Three years ago, Stony Brook went 23 -- 6 in the regular season and dominated the America East, but it had a bad shooting night and lost by two points to Albany in its conference tournament, which happened to be played in ... Albany. Last year Iona went 17 -- 3 in the MAAC, leading the paack, but, playing its third conference tournament game in three days, it lost to Manhattan in the final. This year Valparaiso had the best record in the Horizon League by a wide margin but tripped in overtime in its conference semifinal against Green Bay, a squad ranking 84 slots below the Crusaders in ESPN's Basketball Power Index.

Overall, 10 conferences sent teams that weren't their best to the NCAA tournament in 2014, including five that were worse than the average D1 program, according to BPI. In 2015, six leagues sent suboptimal representatives, including four "champions" that were actually third best or worse in their conferences. And 10 more leagues saw their best teams go down in this year's conference tournaments.

There's now enough talent across college basketball that the top mid-majors add quality players and genuine competitiveness to the NCAA tournament. But when unworthy replacements fluke their way in, they tend to get crushed. They also cause bilge to bubble up from the bottom of brackets. This year, for example, Chattanooga and Stony Brook are interesting underdogs and would have been intriguing picks as very deep seeds, especially in pools that rewarded big upsets.
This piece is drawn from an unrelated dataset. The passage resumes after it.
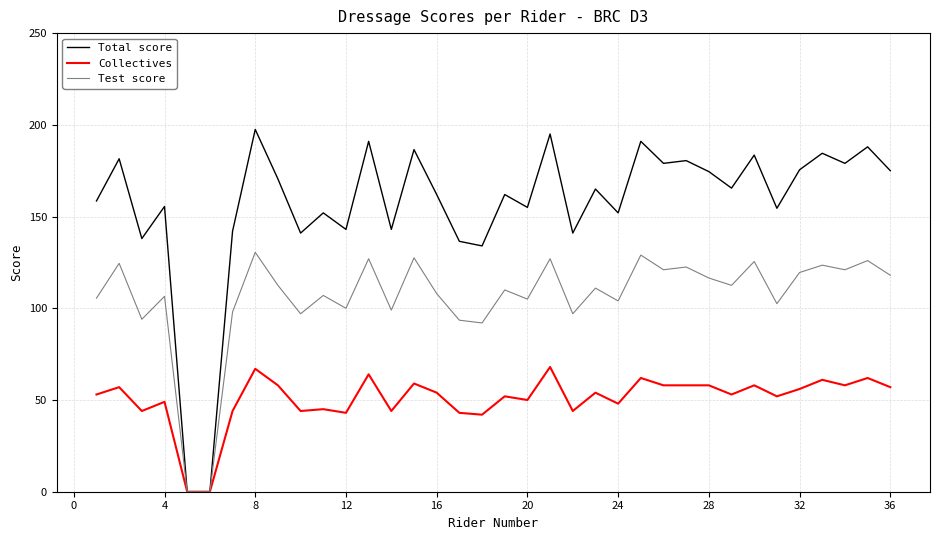

What is the highest value of the Total score series?

197.5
Instead, Austin Peay and Farleigh Dickinson and Holy Cross snagged auto-bids and flooded into the 16-seeds; this forced Stony Brook into a tough 13-seed and turned Chattanooga into an overslotted 12.

The NCAA tournament selection committee isn't helping matters by making it so hard for smaller-conference teams to win at-large bids. The pooh-bahs have made it clear in recent years that they would rather include also-rans from the ACC or Pac-12 (and capture their viewers) than invite, say, last year's Murray State team, which went 16 -- 0 in the Ohio Valley but -- you guessed it -- lost in the OVC tournament final (by one point, on a closing-seconds 3-point heave, after a clock malfunction). Even Wichita State, one of the 25 best teams in the country this season, earned a measly play-in seed after losing in the Missouri Valley semifinals.

But the real culprits here are the conferences and, indeed, the mid-major schools themselves. They simply want the extra revenues that come from cramming more games into the interval after the regular season. So here's a suggestion: Don't let bids ride on the outcomes of those games; fans would care intensely about beating regional rivals in conference tournaments whether or not an NCAA tourney spot were on the line. Even if conferences keep the current system, they could make the process fairer. For instance, they could seed regular-season champions directly into conference-tournament finals. Or they could give regular-season winners revenge rights: Valpo loses? OK, it still gets to face the Horizon tourney winner afterward to play into the NCAA field.

Everyone loves upsets. But the best upsets are the product of David and Goliath both being genuinely good teams. The point is: These games should take place in the second half of March, not the first.